This week we looked at Latin America in the late twentieth century and the political upheaval that took place in many nations. We focused specifically on the civil war within Peru. The war was really acts of terrorism perpetrated by both the state and a radical political group called The Shining Path. I found it particularly interesting how this terror began and the lasting effects on Peruvian politics today.

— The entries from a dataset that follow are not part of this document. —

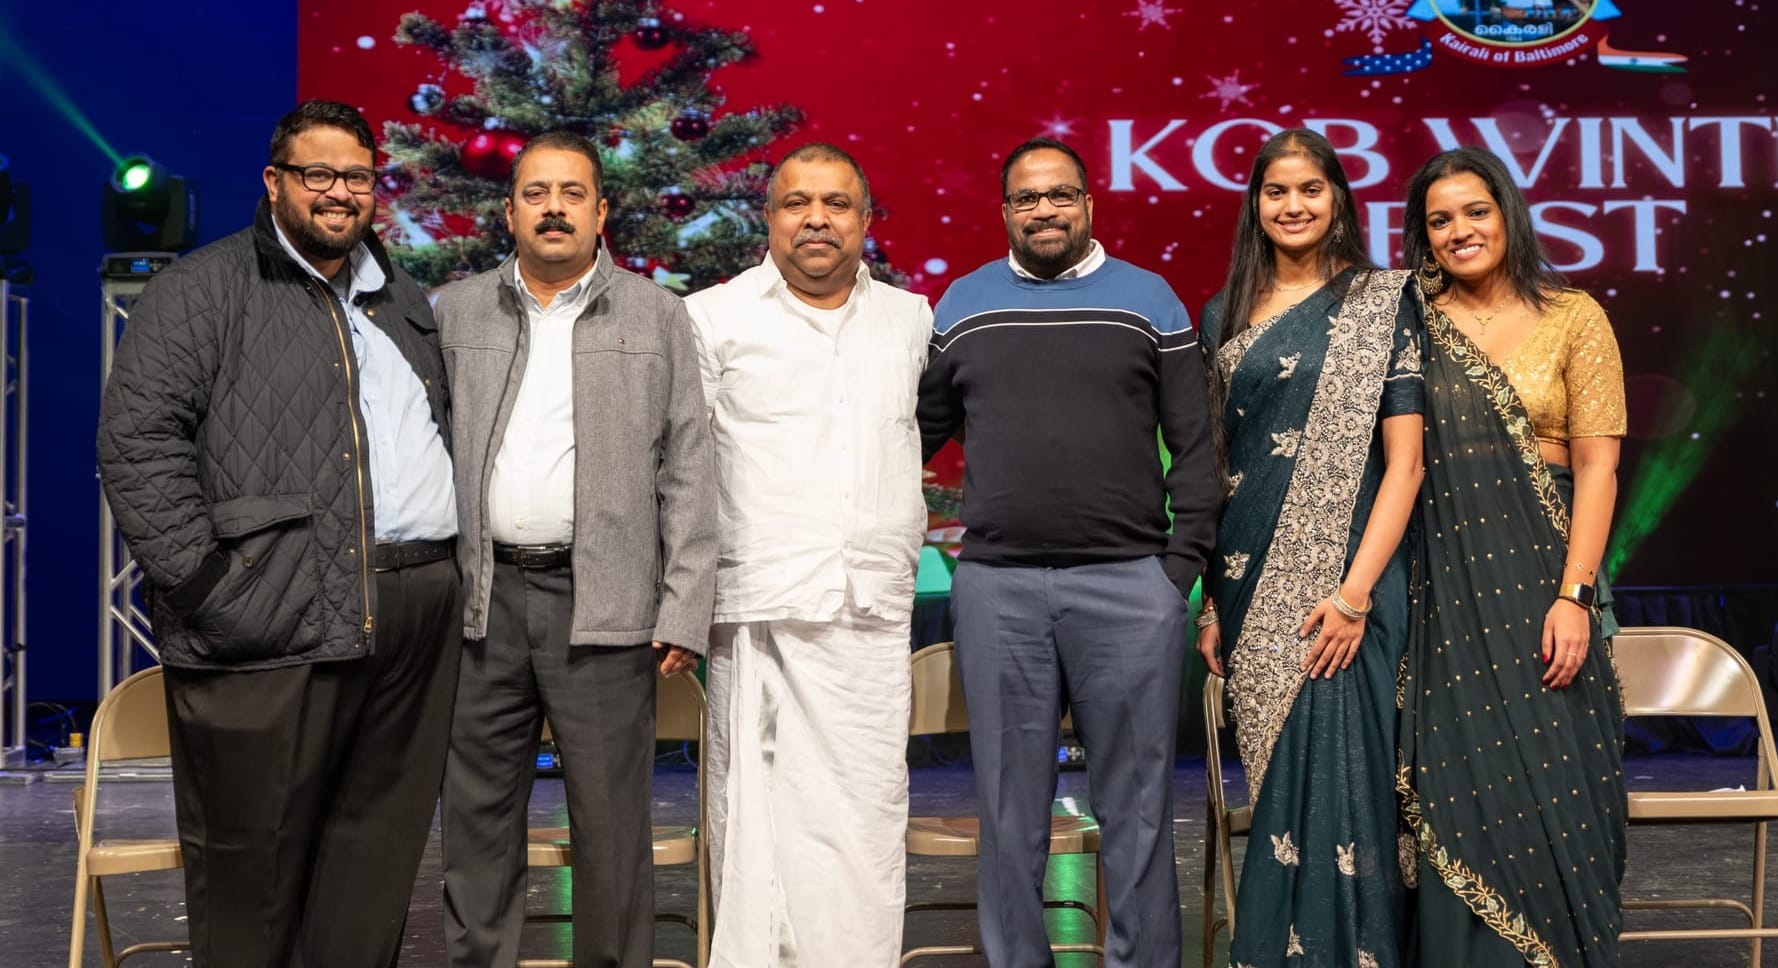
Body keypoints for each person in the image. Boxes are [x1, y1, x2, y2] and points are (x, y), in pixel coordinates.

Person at [95, 99, 460, 966]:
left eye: (357, 176)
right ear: (275, 181)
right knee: (250, 875)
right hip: (265, 618)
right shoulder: (203, 290)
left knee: (373, 865)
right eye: (318, 173)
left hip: (412, 616)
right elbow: (136, 443)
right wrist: (209, 586)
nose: (340, 192)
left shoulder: (401, 300)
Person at [915, 137, 1219, 968]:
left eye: (1059, 195)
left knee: (1139, 808)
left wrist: (1177, 574)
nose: (1043, 210)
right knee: (1008, 811)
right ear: (1004, 211)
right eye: (1026, 198)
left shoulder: (1150, 300)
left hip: (1130, 588)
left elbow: (1196, 447)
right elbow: (914, 435)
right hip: (997, 589)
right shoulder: (964, 304)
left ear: (1088, 203)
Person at [434, 129, 716, 968]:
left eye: (571, 194)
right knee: (477, 824)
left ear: (601, 211)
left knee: (613, 827)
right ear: (509, 211)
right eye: (535, 193)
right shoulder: (455, 312)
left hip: (605, 607)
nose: (553, 209)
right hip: (481, 605)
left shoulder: (658, 315)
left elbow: (690, 466)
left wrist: (685, 606)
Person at [685, 142, 930, 967]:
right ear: (768, 217)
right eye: (797, 203)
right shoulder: (713, 317)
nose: (816, 219)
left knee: (864, 825)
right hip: (760, 612)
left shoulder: (910, 318)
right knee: (756, 836)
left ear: (865, 219)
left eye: (836, 204)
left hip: (869, 614)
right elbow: (682, 468)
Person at [1194, 129, 1423, 968]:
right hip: (1247, 585)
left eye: (1310, 190)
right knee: (1282, 793)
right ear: (1255, 204)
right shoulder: (1222, 312)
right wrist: (1211, 604)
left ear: (1338, 200)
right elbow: (1217, 464)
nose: (1293, 206)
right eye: (1276, 191)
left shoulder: (1385, 300)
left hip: (1357, 585)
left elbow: (1406, 464)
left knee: (1352, 788)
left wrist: (1354, 595)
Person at [1398, 145, 1628, 966]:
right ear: (1423, 237)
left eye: (1476, 211)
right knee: (1459, 798)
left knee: (1561, 790)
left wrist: (1575, 595)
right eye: (1440, 220)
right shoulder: (1406, 323)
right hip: (1440, 596)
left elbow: (1597, 467)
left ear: (1508, 214)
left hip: (1547, 583)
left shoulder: (1573, 316)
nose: (1460, 231)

The rise of The Shining Path was driven by Abimael Guzman and his ability to mobilize the disenfranchised indigenous peoples in the Ayacucho highlands. It seems that a lot of the people recruited to the Shining Path were young, university-aged students who were well-educated. This surprised me because I have generally thought that educated people like university grads and professors like Guzman and his colleagues would not resort to such extremely violent measures to get their agenda across. I think that they felt they needed to resort to this, speaks to the significance of political ineptitude at the time as well as the degree of abandonment that people felt from their government being in such a remote region of Peru. Professor Cameron discusses how it is so unique that this type of violent reformation movement would spring up after an agrarian reform rather than before, again speaking to the lack of political leadership at the time.
Similarly, I was intrigued by the discussion in the video of the lasting effects that the war and the very public violence had on the political and cultural climate of Peru. For example in the conversation with Professor Maxwell Cameron he mentions that 70,000 people were killed, billions of dollars of materials are lost, and that there was “a deep trauma to the political psyche of the nation”. This was unsurprising; considering the degree of violence and the length of the war it is understandable that Peruvians would be weary of politics and reformations. What is interesting is how the war and the corrupt political moves by Fujimori resulted in a degeneration of democracy and political parties that are still struggling to fully recover.
My question for discussion is what was the international reaction to the violence and what was the reaction of the average Peruvian? It seems like neither side was really “in the right” and both were perpetuating grotesque bloodshed. Similarly, what is the sentiment about the war today and whose side is portrayed as the right one if either?
I really enjoyed reading your blog post! I wasn’t understanding the Shining Path situation in the reading, and you really cleared things up for me. It also surprised me that mostly scholars were attracted to this group.